The strength is that the characters are fascinating (the four mole suspects are introduced and effortlessly characterised in a wordless two minute sequence at the beginning of the first episode), and the plot is labyrinthine, with frequent, almost episode-long flashbacks.
Brilliantly, the makers of the programme (as was conventional at the time) make no allowances for the viewer. It is assumed that you’re going to watch the whole thing in order, and that you will be capable of remembering who all the characters are and that you can follow dialogue consisting of quite long sentences peppered with authentic-sounding intelligence jargon.
It is magnificent.
The cast is amazing too, but Alec Guinness is the undoubted star as the phlegmatic, implacable moral centre of the story, George Smiley. And saucy old Beryl Reid gets a massive amount out of her brief cameo as Connie Sachs. The whole thing is just a big, faultless, luxurious treat. I have Smiley’s People to look forward to too.

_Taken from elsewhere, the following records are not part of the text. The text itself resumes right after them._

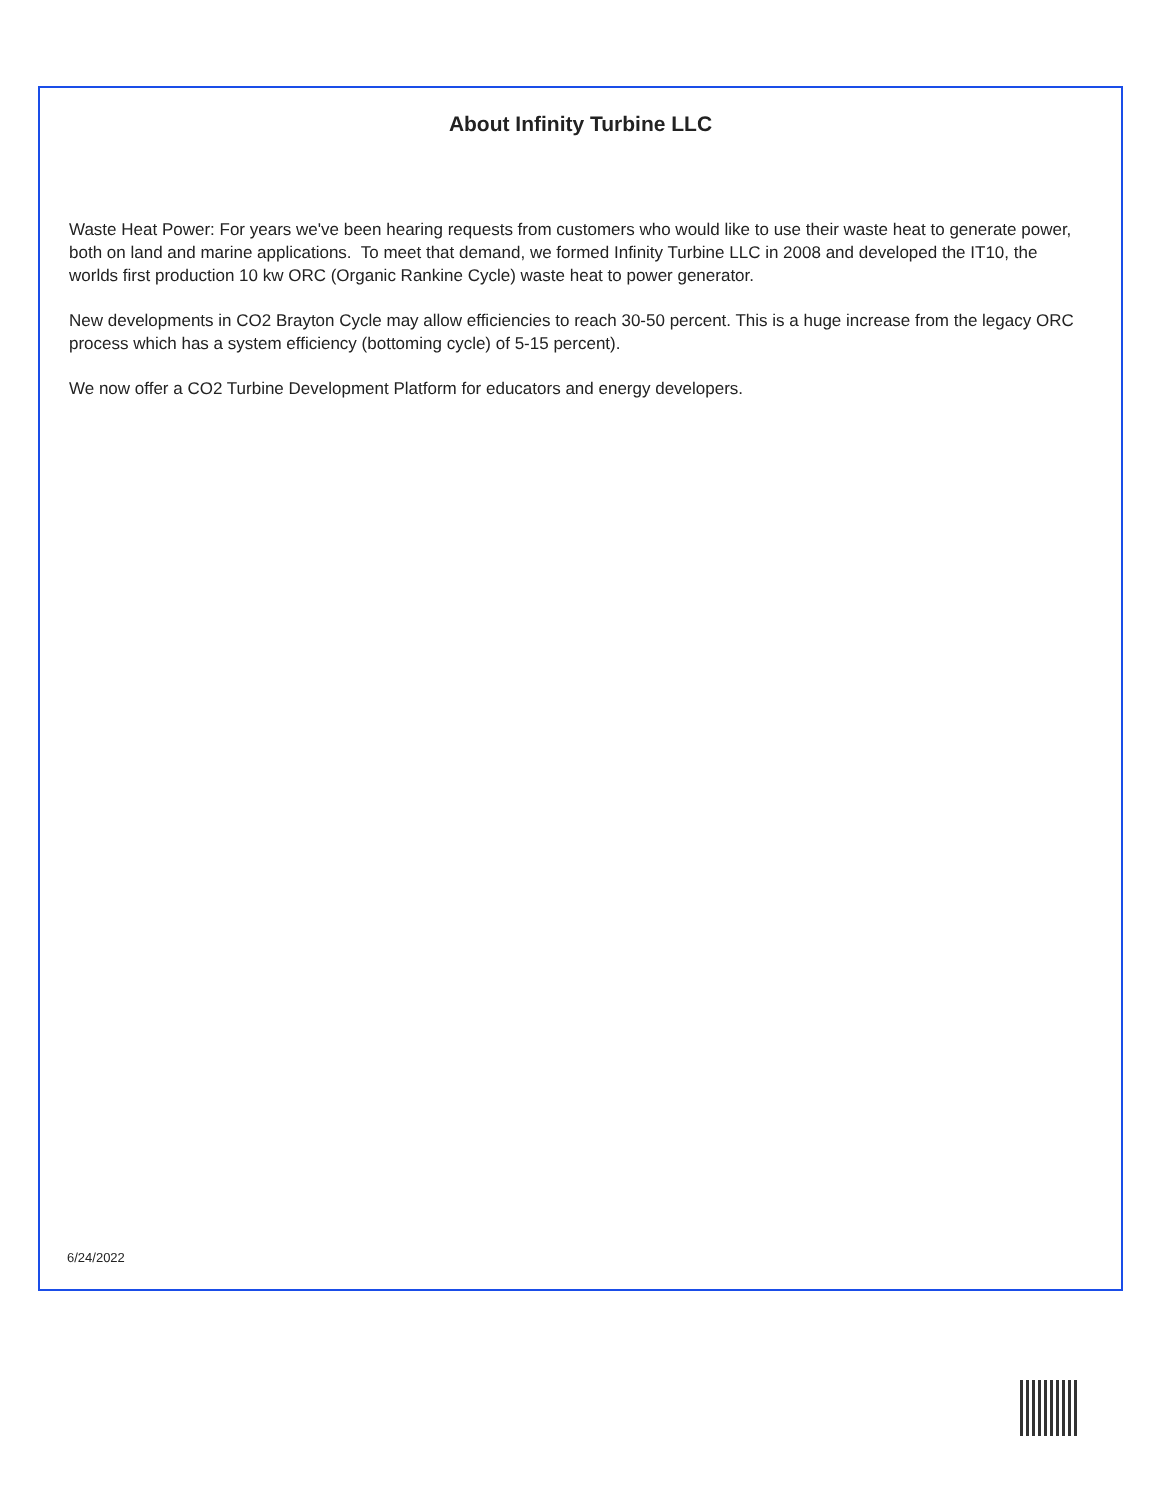About Infinity Turbine LLC
Waste Heat Power: For years we've been hearing requests from customers who would like to use their waste heat to generate power, both on land and marine applications. To meet that demand, we formed Infinity Turbine LLC in 2008 and developed the IT10, the worlds first production 10 kw ORC (Organic Rankine Cycle) waste heat to power generator.
New developments in CO2 Brayton Cycle may allow efficiencies to reach 30-50 percent. This is a huge increase from the legacy ORC process which has a system efficiency (bottoming cycle) of 5-15 percent).
We now offer a CO2 Turbine Development Platform for educators and energy developers.
6/24/2022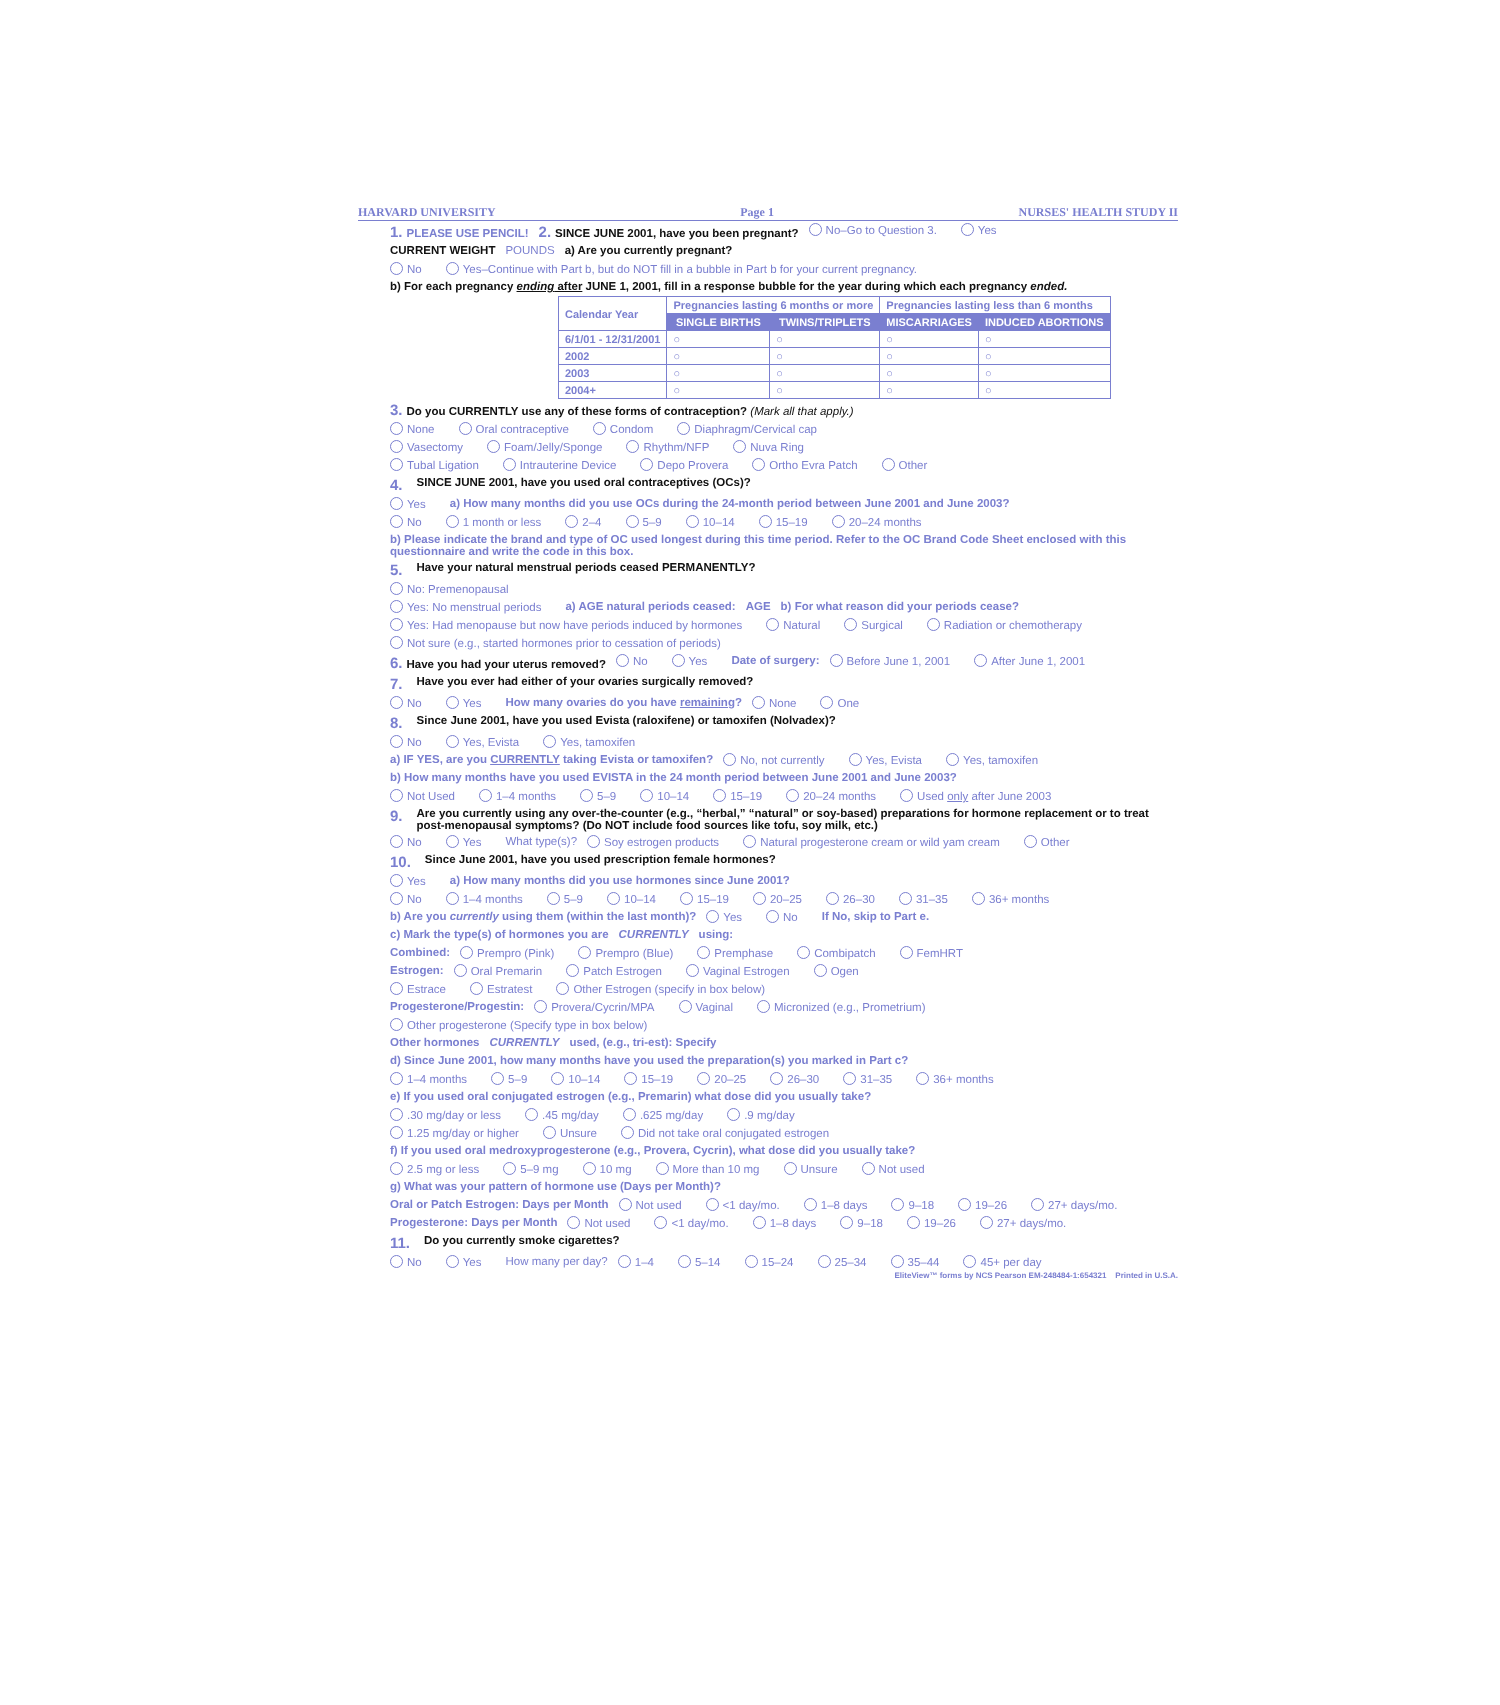HARVARD UNIVERSITY Page 1 NURSES' HEALTH STUDY II
1. PLEASE USE PENCIL! 2. SINCE JUNE 2001, have you been pregnant? No–Go to Question 3. Yes
CURRENT WEIGHT POUNDS a) Are you currently pregnant?
No Yes–Continue with Part b, but do NOT fill in a bubble in Part b for your current pregnancy.
b) For each pregnancy ending after JUNE 1, 2001, fill in a response bubble for the year during which each pregnancy ended.
| Calendar Year | Pregnancies lasting 6 months or more | | Pregnancies lasting less than 6 months | |
| | SINGLE BIRTHS | TWINS/TRIPLETS | MISCARRIAGES | INDUCED ABORTIONS |
| 6/1/01 - 12/31/2001 | ○ | ○ | ○ | ○ |
| 2002 | ○ | ○ | ○ | ○ |
| 2003 | ○ | ○ | ○ | ○ |
| 2004+ | ○ | ○ | ○ | ○ |
3. Do you CURRENTLY use any of these forms of contraception? (Mark all that apply.)
None Oral contraceptive Condom Diaphragm/Cervical cap
Vasectomy Foam/Jelly/Sponge Rhythm/NFP Nuva Ring
Tubal Ligation Intrauterine Device Depo Provera Ortho Evra Patch Other
4. SINCE JUNE 2001, have you used oral contraceptives (OCs)?
Yes a) How many months did you use OCs during the 24-month period between June 2001 and June 2003?
No 1 month or less 2–4 5–9 10–14 15–19 20–24 months
b) Please indicate the brand and type of OC used longest during this time period. Refer to the OC Brand Code Sheet enclosed with this questionnaire and write the code in this box.
5. Have your natural menstrual periods ceased PERMANENTLY?
No: Premenopausal
Yes: No menstrual periods a) AGE natural periods ceased: AGE b) For what reason did your periods cease?
Yes: Had menopause but now have periods induced by hormones Natural Surgical Radiation or chemotherapy
Not sure (e.g., started hormones prior to cessation of periods)
6. Have you had your uterus removed? No Yes Date of surgery: Before June 1, 2001 After June 1, 2001
7. Have you ever had either of your ovaries surgically removed?
No Yes How many ovaries do you have remaining? None One
8. Since June 2001, have you used Evista (raloxifene) or tamoxifen (Nolvadex)?
No Yes, Evista Yes, tamoxifen
a) IF YES, are you CURRENTLY taking Evista or tamoxifen? No, not currently Yes, Evista Yes, tamoxifen
b) How many months have you used EVISTA in the 24 month period between June 2001 and June 2003?
Not Used 1–4 months 5–9 10–14 15–19 20–24 months Used only after June 2003
9. Are you currently using any over-the-counter (e.g., “herbal,” “natural” or soy-based) preparations for hormone replacement or to treat post-menopausal symptoms? (Do NOT include food sources like tofu, soy milk, etc.)
No Yes What type(s)? Soy estrogen products Natural progesterone cream or wild yam cream Other
10. Since June 2001, have you used prescription female hormones?
Yes a) How many months did you use hormones since June 2001?
No 1–4 months 5–9 10–14 15–19 20–25 26–30 31–35 36+ months
b) Are you currently using them (within the last month)? Yes No If No, skip to Part e.
c) Mark the type(s) of hormones you are CURRENTLY using:
Combined: Prempro (Pink) Prempro (Blue) Premphase Combipatch FemHRT
Estrogen: Oral Premarin Patch Estrogen Vaginal Estrogen Ogen
Estrace Estratest Other Estrogen (specify in box below)
Progesterone/Progestin: Provera/Cycrin/MPA Vaginal Micronized (e.g., Prometrium)
Other progesterone (Specify type in box below)
Other hormones CURRENTLY used, (e.g., tri-est): Specify
d) Since June 2001, how many months have you used the preparation(s) you marked in Part c?
1–4 months 5–9 10–14 15–19 20–25 26–30 31–35 36+ months
e) If you used oral conjugated estrogen (e.g., Premarin) what dose did you usually take?
.30 mg/day or less.45 mg/day.625 mg/day.9 mg/day
1.25 mg/day or higher Unsure Did not take oral conjugated estrogen
f) If you used oral medroxyprogesterone (e.g., Provera, Cycrin), what dose did you usually take?
2.5 mg or less 5–9 mg 10 mg More than 10 mg Unsure Not used
g) What was your pattern of hormone use (Days per Month)?
Oral or Patch Estrogen: Days per Month Not used <1 day/mo. 1–8 days 9–18 19–26 27+ days/mo.
Progesterone: Days per Month Not used <1 day/mo. 1–8 days 9–18 19–26 27+ days/mo.
11. Do you currently smoke cigarettes?
No Yes How many per day? 1–4 5–14 15–24 25–34 35–44 45+ per day
EliteView™ forms by NCS Pearson EM-248484-1:654321 Printed in U.S.A.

There is a new version of Tinker Tailor Soldier Spy hoving into view. This would en-dreaden me if it was a TV adaptation as I can imagine various diversity checklists being ticked off and tedious things like plot and dialogue being jettisoned in favour of sexified car chases and whatnot.
Happily though this is a movie version directed by Tomas Alfredson whose previous film was the Swedish vampire story Let The Right One In, and the auspices are good.
Gary Oldman as Alec Guinness and Kathy Burke as Beryl Reid? Go on then. I’m in.